Question

I am currently writing a program that I need to send to a friend as a jar. The program has images that need to be loaded for the program to work properly and I want it all to be contained in the one jar. Currently it doesn't work from the executable jar or when I run it through command line. It works in netbeans however.

Here's the code I'm using:

To load the image I'm using:

protected ImageIcon createImageIcon(String path, String description)
{
 java.net.URL imgURL = getClass().getClassLoader().getResource(path);
 if (imgURL != null)
 {
     return new ImageIcon(Toolkit.getDefaultToolkit()
                  .getImage(imgURL),description);
 }
 else
 {
     System.err.println("Couldn't find file: " + path);
     return null;
 }
}

for the URL I've also tried just

 getClass().getResource(path)

The line where the image is supposed to be created is:

this.img =createImageIcon(File.separator+"."+File.separator
           +"resources"+File.separator+"tiles"+File.separator+"tile.png","tile");

My jar file is setup with the folder containing the class files and the resource folder both on the top level of it.

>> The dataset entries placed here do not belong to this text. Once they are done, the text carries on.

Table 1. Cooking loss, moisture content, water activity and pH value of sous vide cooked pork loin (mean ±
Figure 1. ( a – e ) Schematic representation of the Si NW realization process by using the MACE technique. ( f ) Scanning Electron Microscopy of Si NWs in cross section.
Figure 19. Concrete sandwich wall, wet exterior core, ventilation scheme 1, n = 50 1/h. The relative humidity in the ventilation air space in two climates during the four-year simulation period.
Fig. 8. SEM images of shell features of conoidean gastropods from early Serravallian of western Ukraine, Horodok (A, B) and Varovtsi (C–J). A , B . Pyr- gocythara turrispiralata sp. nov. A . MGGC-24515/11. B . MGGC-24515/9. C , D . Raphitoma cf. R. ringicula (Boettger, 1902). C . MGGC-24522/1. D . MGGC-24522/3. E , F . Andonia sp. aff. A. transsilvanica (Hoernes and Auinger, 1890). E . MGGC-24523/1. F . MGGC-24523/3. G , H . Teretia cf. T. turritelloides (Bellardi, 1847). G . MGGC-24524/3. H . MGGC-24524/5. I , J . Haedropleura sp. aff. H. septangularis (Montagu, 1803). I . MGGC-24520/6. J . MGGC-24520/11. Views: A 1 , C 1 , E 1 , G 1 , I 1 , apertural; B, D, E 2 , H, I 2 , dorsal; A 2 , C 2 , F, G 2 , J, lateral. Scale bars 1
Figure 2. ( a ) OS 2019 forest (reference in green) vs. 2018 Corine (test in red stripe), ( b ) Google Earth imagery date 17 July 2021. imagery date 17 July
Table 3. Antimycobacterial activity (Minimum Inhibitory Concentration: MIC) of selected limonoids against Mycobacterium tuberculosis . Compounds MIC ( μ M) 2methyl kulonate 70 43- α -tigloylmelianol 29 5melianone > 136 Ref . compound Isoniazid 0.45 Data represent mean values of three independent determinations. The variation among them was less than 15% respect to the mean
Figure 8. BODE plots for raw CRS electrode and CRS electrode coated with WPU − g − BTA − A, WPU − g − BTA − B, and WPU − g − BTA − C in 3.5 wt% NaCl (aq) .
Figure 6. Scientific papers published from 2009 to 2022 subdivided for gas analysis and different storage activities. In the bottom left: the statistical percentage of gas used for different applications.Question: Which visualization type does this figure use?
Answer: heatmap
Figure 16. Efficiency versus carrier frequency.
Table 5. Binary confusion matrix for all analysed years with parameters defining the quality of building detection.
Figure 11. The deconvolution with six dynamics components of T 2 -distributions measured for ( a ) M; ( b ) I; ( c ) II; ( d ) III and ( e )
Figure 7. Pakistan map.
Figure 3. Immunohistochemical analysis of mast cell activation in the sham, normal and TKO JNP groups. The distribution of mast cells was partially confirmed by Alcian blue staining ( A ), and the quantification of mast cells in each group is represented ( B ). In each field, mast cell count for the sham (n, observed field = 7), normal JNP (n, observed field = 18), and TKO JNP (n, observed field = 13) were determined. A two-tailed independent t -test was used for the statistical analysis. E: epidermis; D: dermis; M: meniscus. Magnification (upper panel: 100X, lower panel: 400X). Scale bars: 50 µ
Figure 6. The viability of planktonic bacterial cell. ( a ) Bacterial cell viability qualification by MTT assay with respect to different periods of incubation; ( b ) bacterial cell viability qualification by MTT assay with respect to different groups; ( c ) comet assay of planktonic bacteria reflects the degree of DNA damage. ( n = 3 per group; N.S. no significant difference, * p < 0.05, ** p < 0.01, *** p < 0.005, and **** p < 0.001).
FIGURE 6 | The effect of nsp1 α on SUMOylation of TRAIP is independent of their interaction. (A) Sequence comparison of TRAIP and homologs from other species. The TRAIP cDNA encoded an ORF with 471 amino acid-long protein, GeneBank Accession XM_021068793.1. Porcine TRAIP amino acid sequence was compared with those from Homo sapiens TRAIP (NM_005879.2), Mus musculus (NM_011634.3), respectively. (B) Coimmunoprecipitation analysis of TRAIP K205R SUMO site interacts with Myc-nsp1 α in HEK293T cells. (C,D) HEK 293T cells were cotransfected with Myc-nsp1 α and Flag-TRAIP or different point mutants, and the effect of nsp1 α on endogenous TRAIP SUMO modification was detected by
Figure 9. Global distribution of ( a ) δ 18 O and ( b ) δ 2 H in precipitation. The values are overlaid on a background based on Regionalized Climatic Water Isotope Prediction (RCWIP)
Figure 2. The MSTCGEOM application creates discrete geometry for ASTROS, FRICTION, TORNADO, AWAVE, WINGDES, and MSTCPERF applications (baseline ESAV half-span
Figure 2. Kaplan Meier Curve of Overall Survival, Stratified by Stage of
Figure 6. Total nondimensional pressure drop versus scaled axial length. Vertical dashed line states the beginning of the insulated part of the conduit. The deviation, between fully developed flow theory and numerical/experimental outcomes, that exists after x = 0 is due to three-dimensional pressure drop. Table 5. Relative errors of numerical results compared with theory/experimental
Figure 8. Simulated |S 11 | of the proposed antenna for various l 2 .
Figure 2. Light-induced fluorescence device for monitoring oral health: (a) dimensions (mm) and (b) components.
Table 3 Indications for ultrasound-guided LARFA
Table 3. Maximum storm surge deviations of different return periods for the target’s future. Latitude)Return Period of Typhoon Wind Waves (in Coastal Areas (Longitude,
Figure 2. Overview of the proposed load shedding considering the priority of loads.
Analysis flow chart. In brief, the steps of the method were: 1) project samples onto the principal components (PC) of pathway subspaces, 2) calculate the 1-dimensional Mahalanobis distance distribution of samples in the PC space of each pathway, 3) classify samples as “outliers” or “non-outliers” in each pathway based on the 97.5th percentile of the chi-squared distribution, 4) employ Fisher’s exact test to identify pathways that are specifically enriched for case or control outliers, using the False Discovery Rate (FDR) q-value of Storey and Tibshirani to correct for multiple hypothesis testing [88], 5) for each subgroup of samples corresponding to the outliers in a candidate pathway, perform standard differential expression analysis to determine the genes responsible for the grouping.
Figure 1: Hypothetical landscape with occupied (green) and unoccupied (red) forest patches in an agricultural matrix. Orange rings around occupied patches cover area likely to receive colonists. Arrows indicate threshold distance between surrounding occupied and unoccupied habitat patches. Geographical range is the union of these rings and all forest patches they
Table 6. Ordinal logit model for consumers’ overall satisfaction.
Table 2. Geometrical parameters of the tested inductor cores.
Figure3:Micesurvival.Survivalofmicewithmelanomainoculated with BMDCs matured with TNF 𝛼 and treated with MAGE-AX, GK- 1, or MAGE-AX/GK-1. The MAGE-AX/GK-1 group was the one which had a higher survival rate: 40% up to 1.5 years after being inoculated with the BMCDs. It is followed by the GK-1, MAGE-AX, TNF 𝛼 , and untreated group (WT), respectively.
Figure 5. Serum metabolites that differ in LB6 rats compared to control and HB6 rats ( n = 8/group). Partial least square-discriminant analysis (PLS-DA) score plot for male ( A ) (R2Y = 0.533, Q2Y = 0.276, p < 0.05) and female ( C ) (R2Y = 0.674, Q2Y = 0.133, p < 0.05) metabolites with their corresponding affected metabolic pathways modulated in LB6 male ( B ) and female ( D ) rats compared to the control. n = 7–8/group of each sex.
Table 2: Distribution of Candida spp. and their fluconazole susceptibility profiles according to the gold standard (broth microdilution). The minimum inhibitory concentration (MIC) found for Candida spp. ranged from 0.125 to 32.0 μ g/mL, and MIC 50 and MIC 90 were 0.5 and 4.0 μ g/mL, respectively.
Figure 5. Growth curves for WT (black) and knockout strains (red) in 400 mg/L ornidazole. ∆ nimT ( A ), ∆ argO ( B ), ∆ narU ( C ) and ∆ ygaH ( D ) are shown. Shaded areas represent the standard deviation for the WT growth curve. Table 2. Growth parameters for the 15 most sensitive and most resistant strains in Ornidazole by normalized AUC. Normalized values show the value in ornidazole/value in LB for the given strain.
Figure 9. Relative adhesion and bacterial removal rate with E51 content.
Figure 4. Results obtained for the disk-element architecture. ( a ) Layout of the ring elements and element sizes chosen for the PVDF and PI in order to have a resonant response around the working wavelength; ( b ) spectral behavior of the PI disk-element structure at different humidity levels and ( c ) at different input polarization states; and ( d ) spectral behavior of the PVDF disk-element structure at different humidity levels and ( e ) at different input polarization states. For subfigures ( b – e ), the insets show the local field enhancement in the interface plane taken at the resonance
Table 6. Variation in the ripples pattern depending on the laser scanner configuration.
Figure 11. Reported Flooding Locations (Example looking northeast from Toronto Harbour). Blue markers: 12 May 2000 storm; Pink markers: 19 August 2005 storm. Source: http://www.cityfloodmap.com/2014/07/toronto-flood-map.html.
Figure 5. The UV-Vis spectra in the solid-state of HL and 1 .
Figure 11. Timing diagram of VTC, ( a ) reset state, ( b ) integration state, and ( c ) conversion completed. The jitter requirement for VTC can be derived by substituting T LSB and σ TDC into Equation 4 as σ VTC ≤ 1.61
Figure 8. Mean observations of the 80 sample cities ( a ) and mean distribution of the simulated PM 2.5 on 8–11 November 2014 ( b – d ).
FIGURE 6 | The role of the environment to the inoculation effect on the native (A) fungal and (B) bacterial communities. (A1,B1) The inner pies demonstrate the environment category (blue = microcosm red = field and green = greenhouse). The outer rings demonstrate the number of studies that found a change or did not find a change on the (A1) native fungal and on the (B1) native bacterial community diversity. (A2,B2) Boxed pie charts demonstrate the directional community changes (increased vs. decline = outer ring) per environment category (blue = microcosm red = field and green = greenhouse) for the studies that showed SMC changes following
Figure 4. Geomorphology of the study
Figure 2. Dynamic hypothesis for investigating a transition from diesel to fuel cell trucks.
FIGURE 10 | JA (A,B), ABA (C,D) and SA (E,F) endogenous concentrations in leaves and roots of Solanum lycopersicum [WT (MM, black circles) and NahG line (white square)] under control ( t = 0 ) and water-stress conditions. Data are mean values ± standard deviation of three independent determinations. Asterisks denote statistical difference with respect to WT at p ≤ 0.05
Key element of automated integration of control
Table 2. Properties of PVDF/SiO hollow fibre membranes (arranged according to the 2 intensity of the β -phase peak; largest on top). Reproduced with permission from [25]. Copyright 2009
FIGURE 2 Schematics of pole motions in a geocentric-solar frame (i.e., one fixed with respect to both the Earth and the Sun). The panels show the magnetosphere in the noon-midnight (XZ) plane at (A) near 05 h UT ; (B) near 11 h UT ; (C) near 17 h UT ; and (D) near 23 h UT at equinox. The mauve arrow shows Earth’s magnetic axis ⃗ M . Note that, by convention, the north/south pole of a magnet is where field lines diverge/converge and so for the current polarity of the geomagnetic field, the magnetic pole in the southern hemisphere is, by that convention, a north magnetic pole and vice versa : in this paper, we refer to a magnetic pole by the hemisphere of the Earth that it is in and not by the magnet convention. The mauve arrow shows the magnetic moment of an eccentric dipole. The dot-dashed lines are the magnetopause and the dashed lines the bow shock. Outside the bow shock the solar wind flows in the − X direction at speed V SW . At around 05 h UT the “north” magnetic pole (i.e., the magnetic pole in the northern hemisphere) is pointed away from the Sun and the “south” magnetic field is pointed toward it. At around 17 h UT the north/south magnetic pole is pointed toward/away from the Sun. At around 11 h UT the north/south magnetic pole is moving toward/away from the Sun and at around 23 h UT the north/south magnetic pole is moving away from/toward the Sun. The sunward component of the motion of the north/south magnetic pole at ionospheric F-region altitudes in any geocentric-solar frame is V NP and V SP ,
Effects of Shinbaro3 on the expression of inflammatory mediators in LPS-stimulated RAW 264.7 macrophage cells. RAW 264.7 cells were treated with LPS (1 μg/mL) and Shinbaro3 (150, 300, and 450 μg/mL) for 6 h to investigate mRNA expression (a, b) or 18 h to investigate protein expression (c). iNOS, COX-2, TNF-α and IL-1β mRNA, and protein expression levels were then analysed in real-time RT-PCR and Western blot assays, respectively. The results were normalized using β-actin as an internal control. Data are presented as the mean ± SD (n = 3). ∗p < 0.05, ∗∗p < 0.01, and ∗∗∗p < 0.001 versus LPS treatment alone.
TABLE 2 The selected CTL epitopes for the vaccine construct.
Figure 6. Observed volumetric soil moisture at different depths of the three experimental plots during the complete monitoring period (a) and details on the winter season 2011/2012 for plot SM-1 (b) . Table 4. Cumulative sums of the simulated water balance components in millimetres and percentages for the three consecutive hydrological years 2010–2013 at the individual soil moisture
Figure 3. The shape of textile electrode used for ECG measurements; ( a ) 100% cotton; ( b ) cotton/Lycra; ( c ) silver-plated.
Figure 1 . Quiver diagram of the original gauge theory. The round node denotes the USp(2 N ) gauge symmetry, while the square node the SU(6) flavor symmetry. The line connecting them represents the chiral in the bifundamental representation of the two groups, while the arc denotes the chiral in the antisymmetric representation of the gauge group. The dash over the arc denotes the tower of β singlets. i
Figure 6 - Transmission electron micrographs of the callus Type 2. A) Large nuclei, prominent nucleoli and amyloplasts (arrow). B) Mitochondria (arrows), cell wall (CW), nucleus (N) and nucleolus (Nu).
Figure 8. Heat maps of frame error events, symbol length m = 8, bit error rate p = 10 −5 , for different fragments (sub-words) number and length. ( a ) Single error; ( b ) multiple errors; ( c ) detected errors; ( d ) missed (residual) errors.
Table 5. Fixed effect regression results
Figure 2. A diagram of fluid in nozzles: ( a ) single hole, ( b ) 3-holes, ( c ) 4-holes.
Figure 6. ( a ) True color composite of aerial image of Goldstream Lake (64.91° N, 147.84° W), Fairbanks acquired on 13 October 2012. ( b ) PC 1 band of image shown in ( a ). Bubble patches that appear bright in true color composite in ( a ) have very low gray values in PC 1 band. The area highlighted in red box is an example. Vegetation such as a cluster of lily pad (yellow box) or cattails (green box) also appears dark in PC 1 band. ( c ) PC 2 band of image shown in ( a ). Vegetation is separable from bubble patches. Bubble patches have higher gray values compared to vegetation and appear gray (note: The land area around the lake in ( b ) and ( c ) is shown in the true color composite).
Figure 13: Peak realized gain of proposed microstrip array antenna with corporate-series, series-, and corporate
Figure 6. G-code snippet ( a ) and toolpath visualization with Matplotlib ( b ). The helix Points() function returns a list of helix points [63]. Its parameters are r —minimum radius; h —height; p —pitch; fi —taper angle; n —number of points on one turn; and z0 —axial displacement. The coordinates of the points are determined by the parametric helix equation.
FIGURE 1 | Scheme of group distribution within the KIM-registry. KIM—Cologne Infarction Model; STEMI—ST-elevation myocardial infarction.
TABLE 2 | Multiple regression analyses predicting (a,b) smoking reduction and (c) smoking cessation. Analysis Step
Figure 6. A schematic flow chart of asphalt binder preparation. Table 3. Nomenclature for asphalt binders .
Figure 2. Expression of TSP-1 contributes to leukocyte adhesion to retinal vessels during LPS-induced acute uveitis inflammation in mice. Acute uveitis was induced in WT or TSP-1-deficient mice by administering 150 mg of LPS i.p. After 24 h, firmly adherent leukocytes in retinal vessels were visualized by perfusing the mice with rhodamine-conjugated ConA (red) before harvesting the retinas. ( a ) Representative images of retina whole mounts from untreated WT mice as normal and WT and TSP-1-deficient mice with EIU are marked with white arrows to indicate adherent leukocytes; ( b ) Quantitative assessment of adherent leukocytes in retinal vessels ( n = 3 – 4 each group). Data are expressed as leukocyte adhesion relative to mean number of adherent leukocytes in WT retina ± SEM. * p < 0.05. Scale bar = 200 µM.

I have searched around for ways to resolve this, but I cannot find anything that works.

Thanks.

Was it helpful?

Solution

Your URL will evaluate to "/./resources/tiles/tile.png" which does not make sense (but maybe the ClassLoader that is used when you run from NetBeans tolerates the error.)
Try dropping the initial "/./". Also you do not need the references to File.separator as the string is treated as a relative URL and the forward slash is always valid.

OTHER TIPS

Instead of using /./resources/back_img.png, use resources/back_img.png with ClassLoader.
Here is example :

    String path = "resources/back_img.png";
    ClassLoader cl = ImageHandler.class.getClassLoader();
    URL imgURL = cl.getResource(path);
    //URL imgURL = ImageHandler.class.getResource(path);

    if (imgURL != null) {
        ImageIcon icon = new ImageIcon(imgURL, description);
        Image img = icon.getImage();
        Image sizedImg = img.getScaledInstance(width, height, Image.SCALE_DEFAULT);
        return new ImageIcon(sizedImg);
    } else {
        System.err.println("Couldn't find file: " + path);
        return null;
    }

Despite anything else your code has the unenviable property of being fail-slow.

Try something like

URL x = get class.getclassloader.getresource(...)
If x == null
   Throw new defect "expected ... But it wasn't there"

Sorry for the formatting, but the iPad makes it too hard to do it right.